3. The system of claim 2, wherein at least one of the predetermined biological conditions comprises a predetermined disease.

4. The system of claim 1 , wherein the protein data processing unit identifies the protein patterns associated with subject characteristics by comparing protein profiles from a plurality of subjects having a common subject characteristic.

5. The system of claim 1, wherein the protein data processing unit uses a neural network to identify the protein patterns associated with subject characteristics.

6. The system of claim 1, wherein the protein data processing unit uses a peak analysis techniques to identify the protein patterns associated with subject characteristics.

7. A diagnostic system, comprising: a database that stores protein patterns associated with subject characteristics; a protein data processing unit that separates a protein content of a tissue or specimen sample from a respective subject into protein subgroups; a mass spectrometer that independently performs mass spectroscopy on each of the protein subgroups from the respective subject's sample, and outputs respective mass spectra subgroup data; and a diagnostic unit that analyzes the mass spectra subgroup data to create a protein profile for the tissue or specimen sample, and that compares the protein profile with the stored protein patterns to predict the existence or non-existence of at least one subject characteristic in the respective subject.

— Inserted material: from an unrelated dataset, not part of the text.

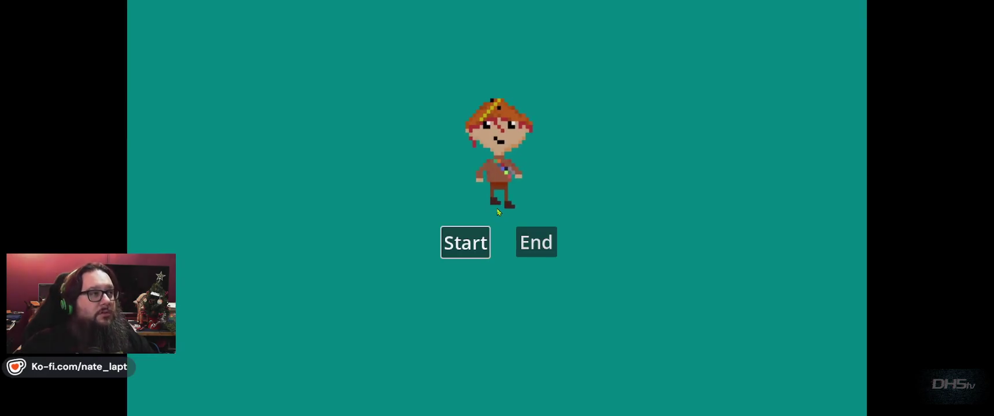
Start the game from the menu and run the cat right through the level toward the dragon
key(Return)
key(space)
key(Right)
key(Right)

8. The system of claim 7, wherein the at least one subject characteristic comprises a predetermined biological condition.

9. The system of claim 8, wherein the predetermined biological condition comprises a disease.

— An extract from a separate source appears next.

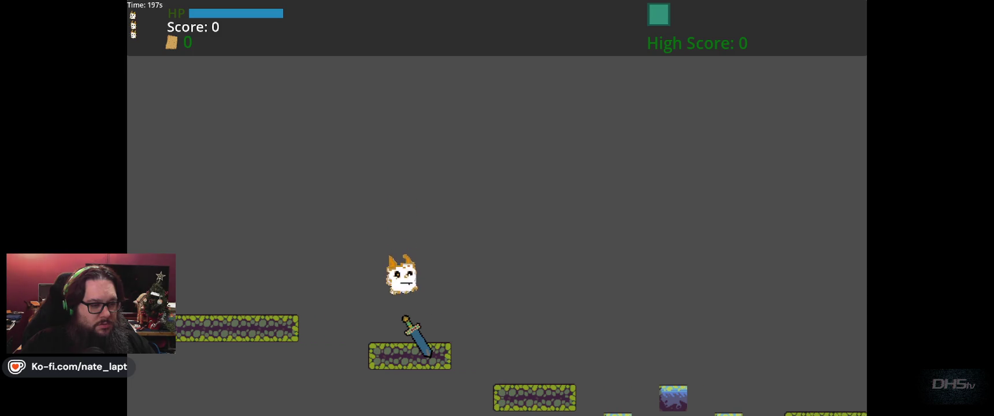
key(space)
key(Right)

10. A biomarker diagnostic method, comprising the steps of: collecting a tissue or specimen sample; fractioning protein content from the sample into protein subgroups; separately performing mass spectroscopy on each of said protein subgroups and storing resulting mass spectra subgroup data; analyzing said resulting mass spectra subgroup data to yield a protein profile for said sample.

11. The method of claim 10, wherein said protein profile comprises a comprehensive protein profile.

12. The method of claim 10, wherein said analyzing step comprises analyzing said resulting mass spectra subgroup data using an artificial neural network.

13. The method of claim 10, wherein said separately performing step comprises collecting data points corresponding to said mass spectra subgroup.

14. The method of claim 10, wherein said analyzing step comprises determining data points which yield useful diagnostic information.

15. The method of claim 10, wherein said separately performing step comprises collecting data points corresponding to said mass spectra subgroup, and said analyzing step comprises determining data points which yield useful diagnostic information.

16. The method of claim 15, wherein said data points include data points other than peaks of said mass spectra subgroup.

17. A method for rapidly identifying protein biomarkers, comprising the steps of: collecting a diseased tissue or specimen sample from at least one patient; fractionating protein content from said diseased tissue or specimen sample into protein subgroups; separately performing mass spectroscopy on each of said protein subgroups and storing resulting mass subgroup data; analyzing said resulting mass spectra subgroup data to yield a protein profile for said diseased tissue or specimen sample; comparing said protein profile for said diseased tissue sample or specimen against at least one protein profile from at least one normal tissue sample or specimen from said patient or other individuals; and identifying the differences between said diseased tissue sample or specimen and said at least one protein profile for a normal tissue sample or specimen, thereby identifying protein biomarkers.

18. A protein biomarker identified by the method of claim 17.

19. A diagnostic method, comprising: collecting a tissue or specimen sample from a patient; fractionating protein content from said sample into protein subgroups; separately performing mass spectroscopy on each of said protein subgroups and storing resulting mass subgroup data; analyzing said resulting mass spectra subgroup data to yield a protein profile for said sample; comparing said protein profile for said tissue sample or specimen against a protein profile library; and diagnosing presence or absence of a disease or other biological condition.